Monday, March 15, 2021

Death Comes Before Resurrection

Maybe the  greatest mistake we make as Christians, is that we fail to understand that death has to come before resurrection. It’s sounds so simple, yet so many miss it. We come to church looking for help. Our lives are a mess. Addiction, broken relationships, loneliness, fear, and a wealth of other things have beaten us down. We reach that point where we just cannot go on as we are. So, we show up looking for Jesus to heal us and to make our lives better. We want to be born again and have new life.

But we don’t come willing to die first. 

There cannot be a resurrection of the living. For a resurrection to happen, there must be a death first. I am not talking about physical death of our earthly body here, though in the final end, that is exactly what will happen. We will die physically, and Jesus will raise us up with new bodies in which we will live eternally.

But that is the future, what about today? Tomorrow?  

No, I am speaking of spiritual death and resurrection. Death must come to our old nature, which the Bible is clear about; we are dead spiritually in our sin.

And you were dead in the trespasses and sins in which you once walked, following the course of this world, following the prince of the power of the air, the spirit that is now at work in the sons of disobedience— among whom we all once lived in the passions of our flesh, carrying out the desires of the body and the mind, and were by nature children of wrath, like the rest of mankind. Ephesians 2:1-3 

Technically, we might say we are already dead before we come to Christ. The Bible says we are. But what’s not dead is our addiction to self, the passions of our flesh. Our sins are a direct result of our desire to please ourselves. We live for our own pleasure and seek to have the glory that only God deserves. 

It is the death to self that must occur. Look around at the world today. Almost everywhere we  go, we see that people are mostly concerned with themselves. They demand what they want, when they want it. For that matter, look inward at yourself. How many of the conflicts you find yourself in are a direct result of you not getting your way? 

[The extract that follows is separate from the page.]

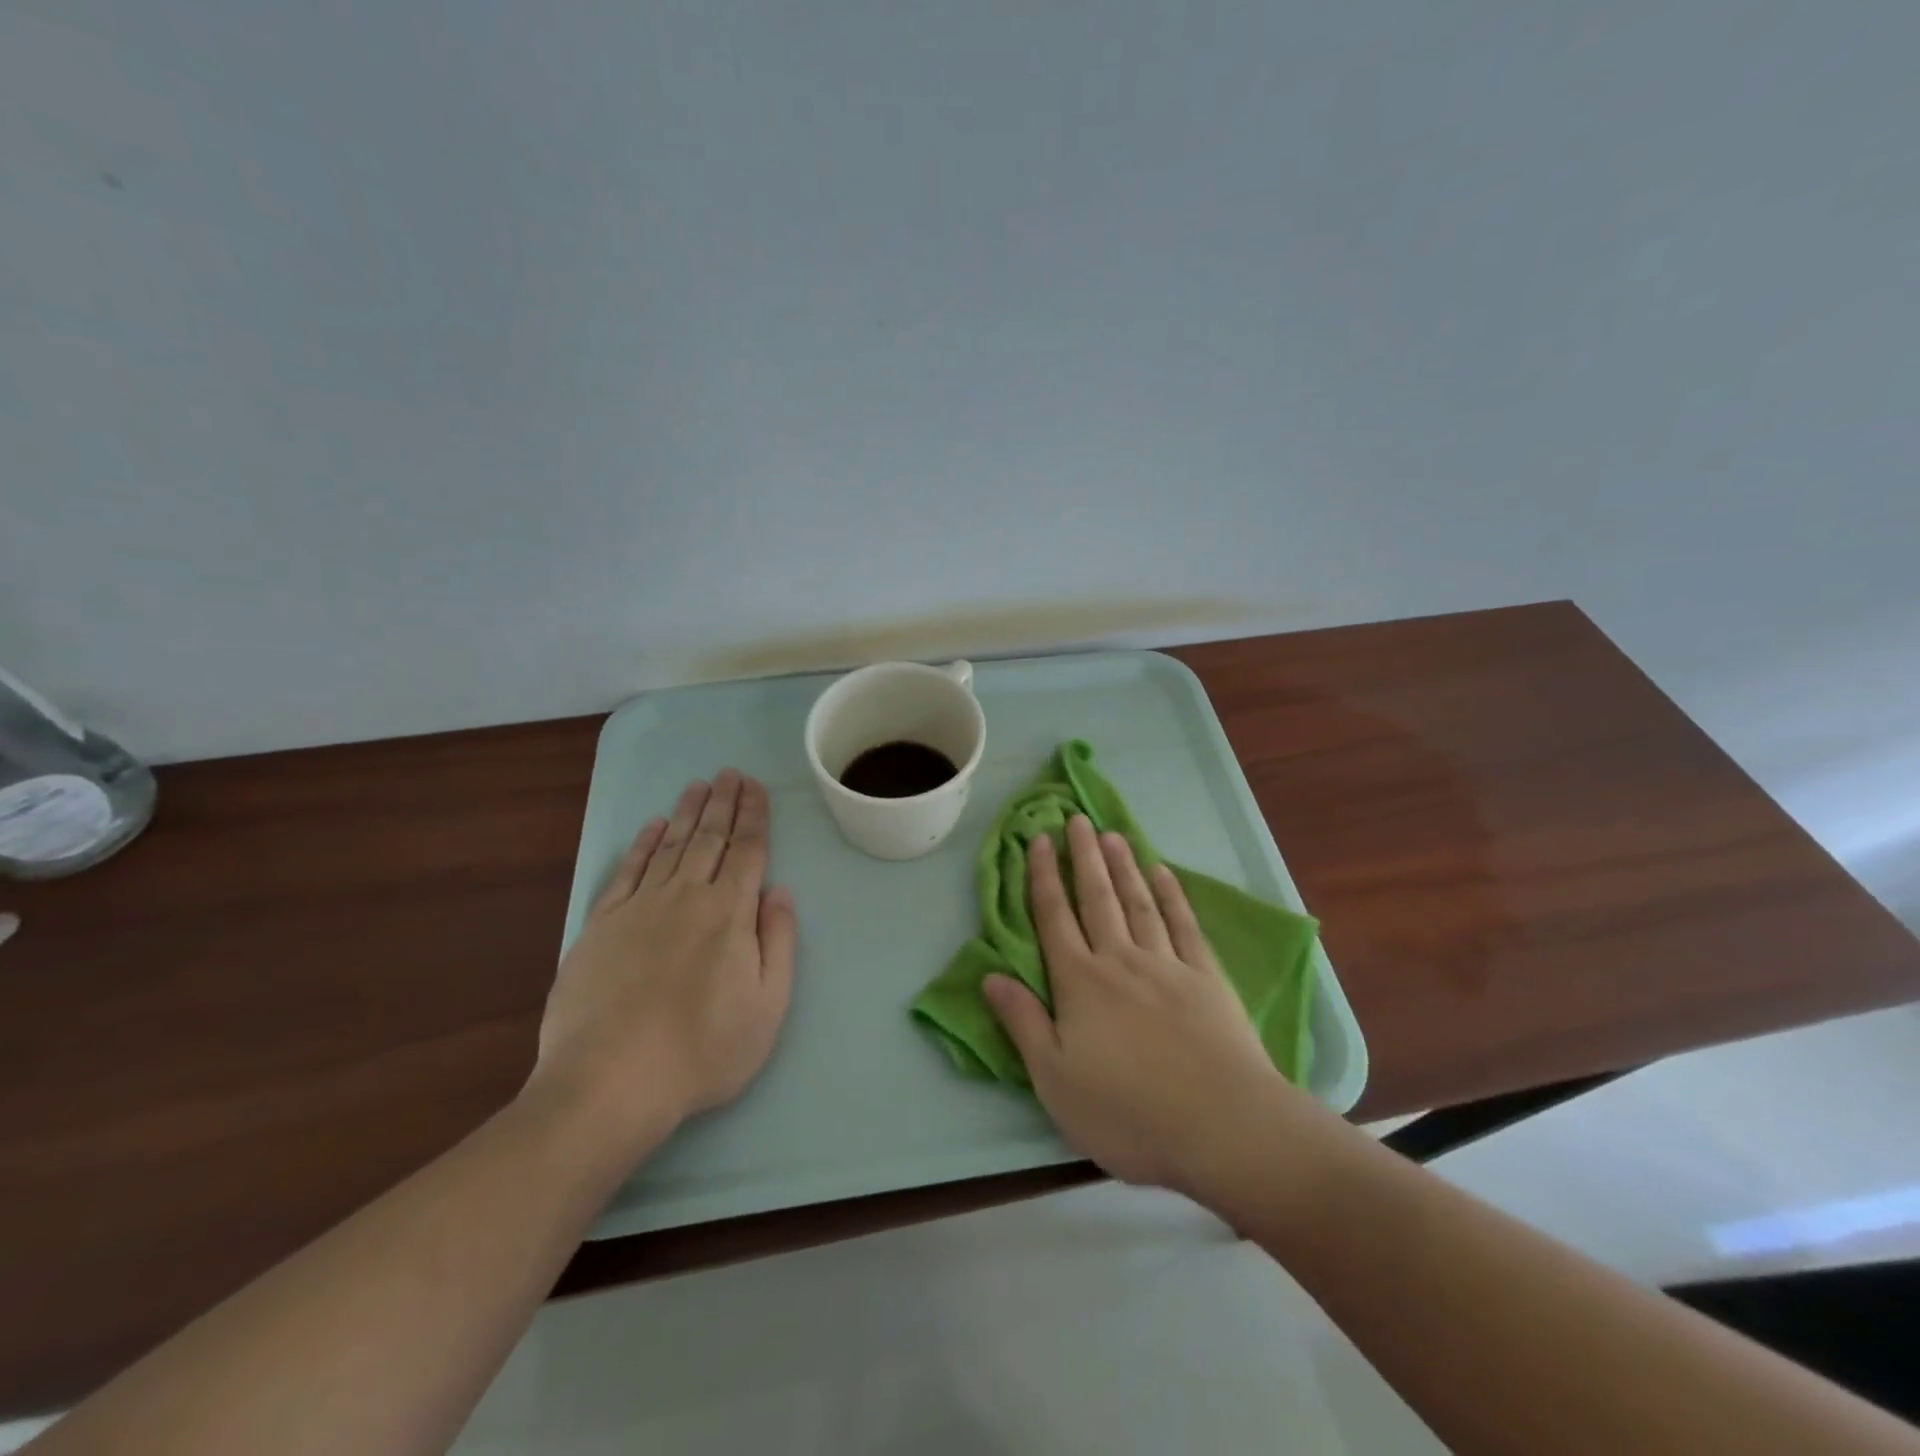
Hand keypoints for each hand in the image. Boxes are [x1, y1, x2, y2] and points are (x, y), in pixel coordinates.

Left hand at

Self must die. It’s all over scripture. 

Do nothing from selfish ambition or conceit, but in humility count others more significant than yourselves. Philippians 2:3 

And he said to all, “If anyone would come after me, let him deny himself and take up his cross daily and follow me.” Luke 9:23 

Jesus is the perfect example.

Have this mind among yourselves, which is yours in Christ Jesus, who, though he was in the form of God, did not count equality with God a thing to be grasped, but emptied himself, by taking the form of a servant, being born in the likeness of men. And being found in human form, he humbled himself by becoming obedient to the point of death, even death on a cross. Philippians 2:5-8 

By the way, the use of the word servant in this translation is better rendered slave. 

If we say we are Christians, then we are supposed to be disciples and followers of Jesus. This means it is our primary hope to become like Him. We must become slaves to Him, not to ourselves.

To do that, self must die. Until “self” dies, resurrection cannot happen. 

The bottom line is that none of this is about us. It is about God. His glory. When we live for ourselves, we are trying to rob God of His glory. That, my friends, is a bad idea.

I am the LORD; that is my name; my glory I give to no other, nor my praise to carved idols. Isaiah 42:8 

Let us die, so that we can live in the resurrection of new life that Jesus has offered to us. He will raise us up to new life.